10'dedikodu

346 46 78
                                    

Jeonghan bir kez daha zile bastı. Sabrı taşmıştı artık yarım saattir kapıda dikiliyordu ve ne ses vardı ne de seda. Boşuna geldiğini düşünerek arkasını döndüğünde kapı açılma sesi ile durdu.

"Senin ne işin var burada?"

Jisoo mu yoksa Joshua mı ayırt edemiyordu.

"Jisoo?"

Joshua göz devirip bir kolunu kapıya yaslayarak öne eğildi. "Joshua, güzelim kaç defa söyleyeceğim."

Bu harikaydı. Jeonghan onu ittirerek içeri girdi. Etraf savaş alanına dönmüştü. Her yerde cips paketleri ve kıyafetler vardı.

"Amma da pasaklısın."

"Neden geldiğini söyle ve git."

"Çok kibarsın. Bir şeyi kontrol etmeye geldim."

Jeonghan tedirginlikten terleyen ellerini kotuna silip koltuğa, Joshua'nın yanına oturdu onu kendine çevirdi. Deli gibi ellerinin titremesini saklamaya çalışıyordu ama nafile bu çocuğun karşısında adeta nefessiz kalıyor, eli ayağı birbirine dolaşıyor, söyleyeceklerini  büyük gözlerine baktığında unutuyordu.

Derince solumaya çalışıp sonunda konuşmaya başladı sarışın.

"Şimdi bana bir şeyler anlat veya temas da falan bulun."

Joshua sırıttı. "Yani sen hala o gecede kaldın. İyi istediğini verebilirim. Benimde canım sıkılıyordu."

Can sıkıntısı için mi birlikte olacaktı yani Jeonghan ile? Jeonghan suratını astı. İğrenç bir durumdu. Kim can sıkıntısı için öpülmek isterdi ki? Joshua sarışına yaklaşıp öpmeye, vücuduna dokunmaya başlamıştı. Her şey çok hızlı gelişmiş Joshua sarışının bacaklarında yerini almıştı. Sarışının ağzının içinde dolanan dil ile nefesi kesilmiş hızla onu ittirip ondan uzaklaşmıştı. Öpüşmek zevk veriyordu fakat sadece can sıkıntısından ötürü onu öptüğü gerçeği bütün duyduğu zevki alıp götürüyordu.

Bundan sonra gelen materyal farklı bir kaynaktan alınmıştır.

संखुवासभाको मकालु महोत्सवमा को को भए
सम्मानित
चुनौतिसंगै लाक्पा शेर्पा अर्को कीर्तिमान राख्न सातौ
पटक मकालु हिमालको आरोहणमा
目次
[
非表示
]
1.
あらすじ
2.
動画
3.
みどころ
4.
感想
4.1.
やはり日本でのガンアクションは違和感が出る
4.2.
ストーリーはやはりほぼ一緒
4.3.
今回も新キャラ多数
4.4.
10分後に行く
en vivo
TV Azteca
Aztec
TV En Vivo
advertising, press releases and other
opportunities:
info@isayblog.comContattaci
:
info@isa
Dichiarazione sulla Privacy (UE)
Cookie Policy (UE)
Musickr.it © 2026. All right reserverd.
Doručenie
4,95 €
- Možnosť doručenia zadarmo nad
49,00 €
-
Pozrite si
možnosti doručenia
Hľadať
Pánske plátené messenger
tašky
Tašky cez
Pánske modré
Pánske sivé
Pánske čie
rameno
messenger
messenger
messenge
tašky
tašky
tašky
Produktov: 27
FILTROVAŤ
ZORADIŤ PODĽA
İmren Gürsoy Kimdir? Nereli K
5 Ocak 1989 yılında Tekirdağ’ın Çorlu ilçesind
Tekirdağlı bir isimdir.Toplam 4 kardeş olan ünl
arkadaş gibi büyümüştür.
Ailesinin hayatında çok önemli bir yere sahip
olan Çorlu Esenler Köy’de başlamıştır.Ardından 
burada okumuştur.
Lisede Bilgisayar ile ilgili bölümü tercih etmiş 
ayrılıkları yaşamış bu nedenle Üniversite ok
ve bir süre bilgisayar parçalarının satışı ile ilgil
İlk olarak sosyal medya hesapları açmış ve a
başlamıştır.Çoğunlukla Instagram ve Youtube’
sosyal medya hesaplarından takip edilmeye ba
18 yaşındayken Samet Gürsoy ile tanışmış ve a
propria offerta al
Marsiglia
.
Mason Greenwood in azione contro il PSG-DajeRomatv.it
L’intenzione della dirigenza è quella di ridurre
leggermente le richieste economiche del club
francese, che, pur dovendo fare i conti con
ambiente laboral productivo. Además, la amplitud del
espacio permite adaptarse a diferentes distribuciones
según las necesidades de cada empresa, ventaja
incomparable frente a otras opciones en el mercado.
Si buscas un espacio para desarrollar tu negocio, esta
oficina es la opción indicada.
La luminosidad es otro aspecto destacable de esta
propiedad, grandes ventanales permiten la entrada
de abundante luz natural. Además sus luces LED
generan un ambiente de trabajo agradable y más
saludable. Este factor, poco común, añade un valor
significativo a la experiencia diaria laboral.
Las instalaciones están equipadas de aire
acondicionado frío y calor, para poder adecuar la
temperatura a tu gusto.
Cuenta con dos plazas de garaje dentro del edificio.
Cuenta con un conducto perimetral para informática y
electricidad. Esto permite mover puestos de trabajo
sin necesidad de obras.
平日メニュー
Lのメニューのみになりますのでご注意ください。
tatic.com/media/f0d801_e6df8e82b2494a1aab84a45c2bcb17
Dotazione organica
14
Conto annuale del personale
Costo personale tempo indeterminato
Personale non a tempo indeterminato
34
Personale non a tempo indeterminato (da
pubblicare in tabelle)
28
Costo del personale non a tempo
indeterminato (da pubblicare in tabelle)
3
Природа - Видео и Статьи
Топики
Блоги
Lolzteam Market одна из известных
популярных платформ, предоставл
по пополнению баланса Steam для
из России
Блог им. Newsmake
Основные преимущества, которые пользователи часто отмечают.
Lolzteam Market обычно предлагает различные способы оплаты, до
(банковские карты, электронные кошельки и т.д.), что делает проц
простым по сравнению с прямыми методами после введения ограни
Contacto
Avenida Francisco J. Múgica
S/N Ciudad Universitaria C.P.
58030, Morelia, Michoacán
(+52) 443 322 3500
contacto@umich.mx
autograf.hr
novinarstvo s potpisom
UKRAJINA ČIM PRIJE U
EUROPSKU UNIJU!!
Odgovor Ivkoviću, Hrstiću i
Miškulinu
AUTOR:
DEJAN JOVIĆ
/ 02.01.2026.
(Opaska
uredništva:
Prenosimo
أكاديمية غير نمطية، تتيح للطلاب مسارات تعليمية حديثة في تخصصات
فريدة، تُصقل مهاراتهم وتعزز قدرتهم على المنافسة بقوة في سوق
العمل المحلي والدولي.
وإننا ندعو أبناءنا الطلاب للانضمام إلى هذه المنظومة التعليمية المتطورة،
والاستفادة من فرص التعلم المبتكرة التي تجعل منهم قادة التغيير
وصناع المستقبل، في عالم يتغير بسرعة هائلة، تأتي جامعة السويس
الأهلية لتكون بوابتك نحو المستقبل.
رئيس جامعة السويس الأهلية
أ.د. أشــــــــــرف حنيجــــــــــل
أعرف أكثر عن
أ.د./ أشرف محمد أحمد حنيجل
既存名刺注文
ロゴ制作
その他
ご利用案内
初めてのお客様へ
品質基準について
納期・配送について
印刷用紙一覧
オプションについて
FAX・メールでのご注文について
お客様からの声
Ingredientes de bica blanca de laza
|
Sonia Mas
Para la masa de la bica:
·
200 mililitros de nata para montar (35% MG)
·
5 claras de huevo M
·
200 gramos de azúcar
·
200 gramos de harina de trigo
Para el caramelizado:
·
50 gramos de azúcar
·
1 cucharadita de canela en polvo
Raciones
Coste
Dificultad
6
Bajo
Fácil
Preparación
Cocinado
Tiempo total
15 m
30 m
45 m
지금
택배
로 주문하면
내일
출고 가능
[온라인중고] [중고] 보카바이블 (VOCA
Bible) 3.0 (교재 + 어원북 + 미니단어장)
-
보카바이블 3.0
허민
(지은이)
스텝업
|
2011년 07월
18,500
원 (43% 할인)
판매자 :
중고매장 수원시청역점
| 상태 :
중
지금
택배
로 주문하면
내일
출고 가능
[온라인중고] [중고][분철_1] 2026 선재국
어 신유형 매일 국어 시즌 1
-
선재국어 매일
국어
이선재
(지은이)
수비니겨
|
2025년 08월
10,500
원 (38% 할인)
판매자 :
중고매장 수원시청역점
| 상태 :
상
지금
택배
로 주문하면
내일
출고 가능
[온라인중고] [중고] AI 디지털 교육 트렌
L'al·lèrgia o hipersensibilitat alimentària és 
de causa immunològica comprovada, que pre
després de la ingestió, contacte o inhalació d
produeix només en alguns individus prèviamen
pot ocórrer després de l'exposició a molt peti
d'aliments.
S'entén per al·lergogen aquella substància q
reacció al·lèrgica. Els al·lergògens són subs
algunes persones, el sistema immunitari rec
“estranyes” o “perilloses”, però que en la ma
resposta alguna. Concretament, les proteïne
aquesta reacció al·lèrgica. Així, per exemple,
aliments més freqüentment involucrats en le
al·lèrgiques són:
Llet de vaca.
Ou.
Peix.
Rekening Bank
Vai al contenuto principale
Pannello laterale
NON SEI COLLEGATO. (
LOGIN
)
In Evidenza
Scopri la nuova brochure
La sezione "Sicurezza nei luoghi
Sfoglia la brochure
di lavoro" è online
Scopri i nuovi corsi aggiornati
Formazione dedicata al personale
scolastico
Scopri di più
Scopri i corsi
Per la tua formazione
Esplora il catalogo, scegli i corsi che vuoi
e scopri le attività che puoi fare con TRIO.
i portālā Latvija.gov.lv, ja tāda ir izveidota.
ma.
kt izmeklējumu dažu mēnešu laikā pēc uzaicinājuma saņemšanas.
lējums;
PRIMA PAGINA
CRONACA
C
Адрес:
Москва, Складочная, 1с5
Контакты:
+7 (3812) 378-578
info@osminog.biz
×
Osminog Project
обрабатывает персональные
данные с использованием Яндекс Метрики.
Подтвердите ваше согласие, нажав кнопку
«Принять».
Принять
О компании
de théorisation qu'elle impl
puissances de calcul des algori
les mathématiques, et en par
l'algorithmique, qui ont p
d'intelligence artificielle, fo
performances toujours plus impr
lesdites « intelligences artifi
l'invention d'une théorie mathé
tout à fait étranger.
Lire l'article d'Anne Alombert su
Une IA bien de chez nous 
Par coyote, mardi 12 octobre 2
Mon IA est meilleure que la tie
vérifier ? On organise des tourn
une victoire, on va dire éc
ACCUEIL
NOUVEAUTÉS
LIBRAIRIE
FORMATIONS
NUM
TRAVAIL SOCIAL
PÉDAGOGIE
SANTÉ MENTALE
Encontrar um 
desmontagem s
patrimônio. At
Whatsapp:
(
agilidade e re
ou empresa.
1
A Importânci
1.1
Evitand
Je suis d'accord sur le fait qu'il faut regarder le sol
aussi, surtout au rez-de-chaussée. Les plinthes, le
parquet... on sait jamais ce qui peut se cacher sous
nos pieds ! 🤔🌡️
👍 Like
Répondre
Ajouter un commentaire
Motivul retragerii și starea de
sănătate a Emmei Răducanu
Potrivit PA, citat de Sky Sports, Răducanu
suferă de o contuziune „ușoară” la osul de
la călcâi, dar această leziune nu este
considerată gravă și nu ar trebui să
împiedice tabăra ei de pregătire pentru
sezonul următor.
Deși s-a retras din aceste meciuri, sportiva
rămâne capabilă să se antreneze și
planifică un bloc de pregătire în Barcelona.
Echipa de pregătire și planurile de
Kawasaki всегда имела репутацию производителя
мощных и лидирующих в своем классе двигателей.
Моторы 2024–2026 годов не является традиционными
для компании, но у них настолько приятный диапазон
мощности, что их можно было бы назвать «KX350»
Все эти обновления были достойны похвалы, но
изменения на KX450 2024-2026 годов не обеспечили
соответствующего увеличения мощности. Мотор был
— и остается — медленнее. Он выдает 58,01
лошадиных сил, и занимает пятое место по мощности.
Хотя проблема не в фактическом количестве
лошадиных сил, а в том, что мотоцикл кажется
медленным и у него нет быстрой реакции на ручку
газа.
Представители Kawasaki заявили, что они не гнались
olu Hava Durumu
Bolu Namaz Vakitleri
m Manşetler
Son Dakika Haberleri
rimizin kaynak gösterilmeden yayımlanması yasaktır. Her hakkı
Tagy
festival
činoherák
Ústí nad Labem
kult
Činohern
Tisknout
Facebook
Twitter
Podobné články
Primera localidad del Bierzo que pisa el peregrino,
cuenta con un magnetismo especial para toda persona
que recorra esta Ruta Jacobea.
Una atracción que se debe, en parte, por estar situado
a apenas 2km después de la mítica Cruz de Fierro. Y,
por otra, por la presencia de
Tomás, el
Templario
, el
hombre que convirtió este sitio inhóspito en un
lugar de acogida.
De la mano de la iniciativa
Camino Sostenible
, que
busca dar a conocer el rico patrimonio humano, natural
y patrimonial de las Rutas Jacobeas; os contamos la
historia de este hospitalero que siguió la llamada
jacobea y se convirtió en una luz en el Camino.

"Kontrol etmen bitti sanırım."

Ukala tavırları çok sinir bozucuydu. Jeonghan anlamıştı kesinlikle Jisoo'dan hoşlanıyordu. Zaten o gece de Joshua çok kibar ve sevecen yaklaşmıştı ona karşı. Yani tam olarak Jisoo gibi davranmıştı.

"Evet teşekkür ederim."

Joshua sarışının ensesindeki saçlar ile uğraşırken "Benimle paylaşmayacak mısın?" diye sordu.

Jeonghan ne ara kendine yaklaştığını bile anlayamayan Joshua'ya baktı. "Hayır."

"Kullanıldım yani."

"İzin verdin."

Jeonghan ayağa kalktı. "İyi günler Joshua."

"Eğlenmek istersen ben hep buradayım. Belki de değilim. Numaranı ver bana."

Jeonghan şaşkınlıkla ona baktı. Bir an da ne değişmişti de ondan numarasını istiyordu?

"Seninle eğlenmek istediğimi düşünmüyorum."

"O gece altımda inlerken hiç böyle demiyordun. Daha fazlası için ağlıyordun. Ne çabuk unuttun?"

Jeonghan kıpkırmızı kesilmişti bu iğrenç sözlerin karşısında. Bu konuşma istenmeyen boyutlara taşınıyordu ve biraz daha kalırsa tartışma çıkacağını biliyordu.

"Kaçıyorsun. Bu birini hatırlattı bana."

Jisoo'dan bahsettiğini anlaması kolaydı. Jeonghan arkasını döndüğünde burnunun ucundaki Joshua ile karşılaşmayı beklemiyordu. İrkildi. Kendini baştan ayağa süzen Joshua ile çok tedirgin olmuştu.